In my work I dove into Kant’s “Analytic.” In particular, I examined the imagination and the connection between this faculty of cognition and time in light of Kant’s remarks about number and the act of counting.
I would like to point out a very major error in your remarks about Kant in Truth and Not Stable:
Nowhere does Kant claim that all scientific propositions are synthetic a priori!
Kant presents only a very limited number of such propositions, namely the well-known “principles,”
and he also notes that all propositions of mathematics (arithmetic and geometry) are of this kind.
The latter receive this special status by virtue of their close connection to the forms of intuition, space and time (and this is not the place to spell out his rather non-simple justification for this).
As for science, he concludes only that the proposition “Every event has a cause” is synthetic a priori.
But he does not present any concrete scientific proposition as such!
I am sorry that such a significant error found its way into your remarks.
I understand, of course, that your book seeks to paint a very broad subject with broad brushstrokes.
But this is not a case of summary forced by circumstances, but rather a substantive mistake.

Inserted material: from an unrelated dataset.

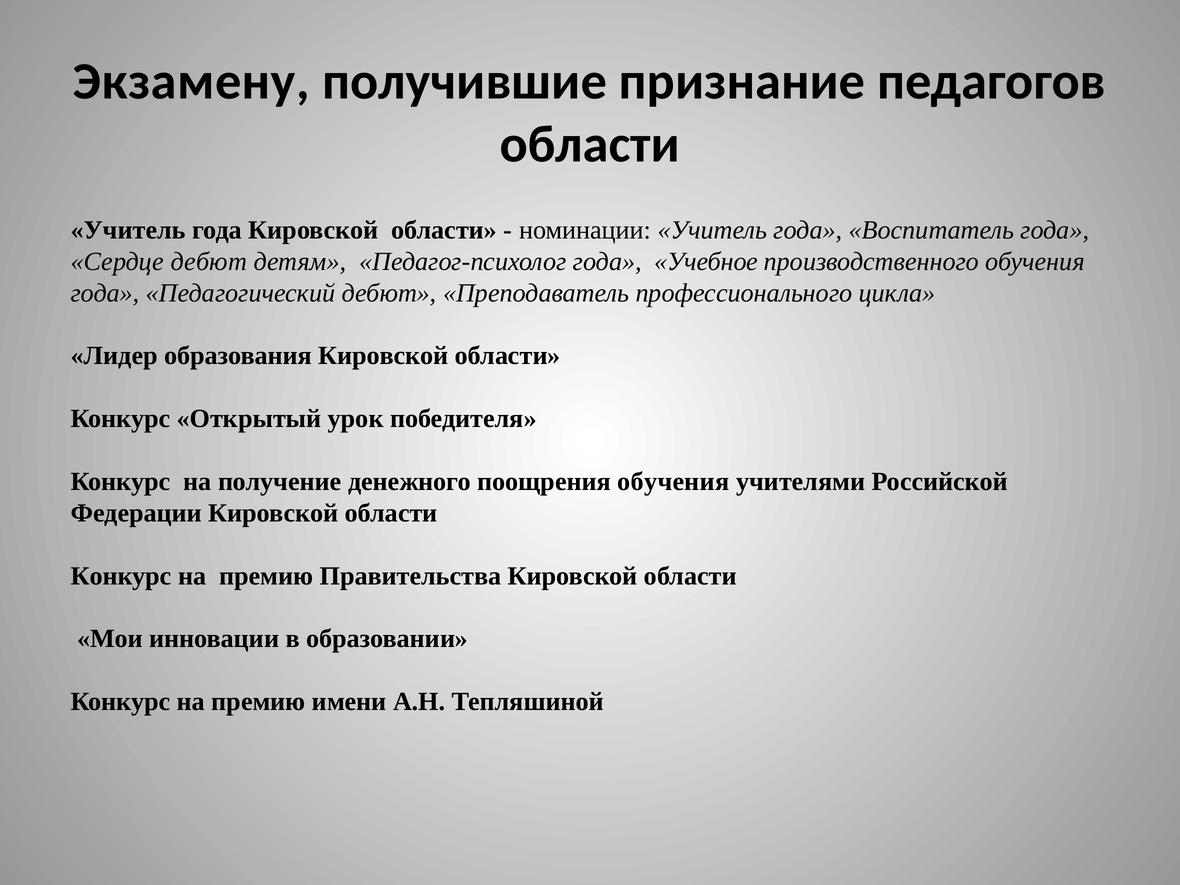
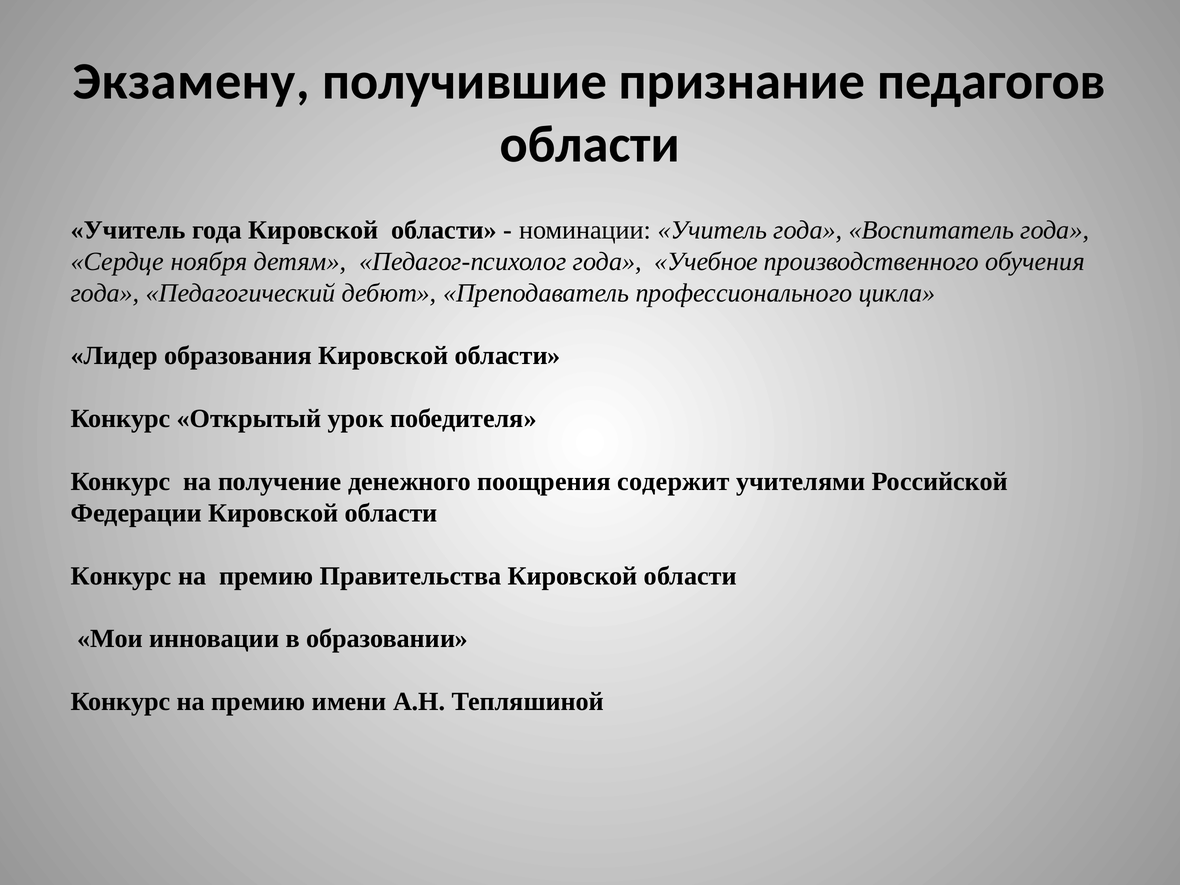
Сердце дебют: дебют -> ноября
поощрения обучения: обучения -> содержит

It is this mistaken presentation that is “refuted” by you, but it is not Kant whom you are refuting in your remarks….
Best regards
Answer
Hello,
Thank you for the comment/correction. I no longer remember my exact wording, but my claim is this:
Kant formulates the category of the synthetic a priori. He includes within it causality and induction. In doing so, he thought he had solved the epistemological problem of skepticism: how it is possible to arrive at knowledge of the regularity of the world (the laws of nature).
The meaning of this is that the laws of nature, essentially, are also synthetic a priori, since it is impossible to arrive at them by experience alone. Of course, I am assuming here that although they contain empirical (a posteriori) components, in essence they are synthetic a priori, since the strength of the chain is determined by its weakest link.
As I understand it, this necessarily follows from his doctrine, even if he does not write it explicitly and speaks only about causality and induction. Without this, his words offer no solution at all to the epistemological problem (see Bergmann, Introduction to Epistemology, chapters 8–9).
So I assume you are right that my remarks are not a quotation but a reconstruction or reorganization of his doctrine. But in substance it is there.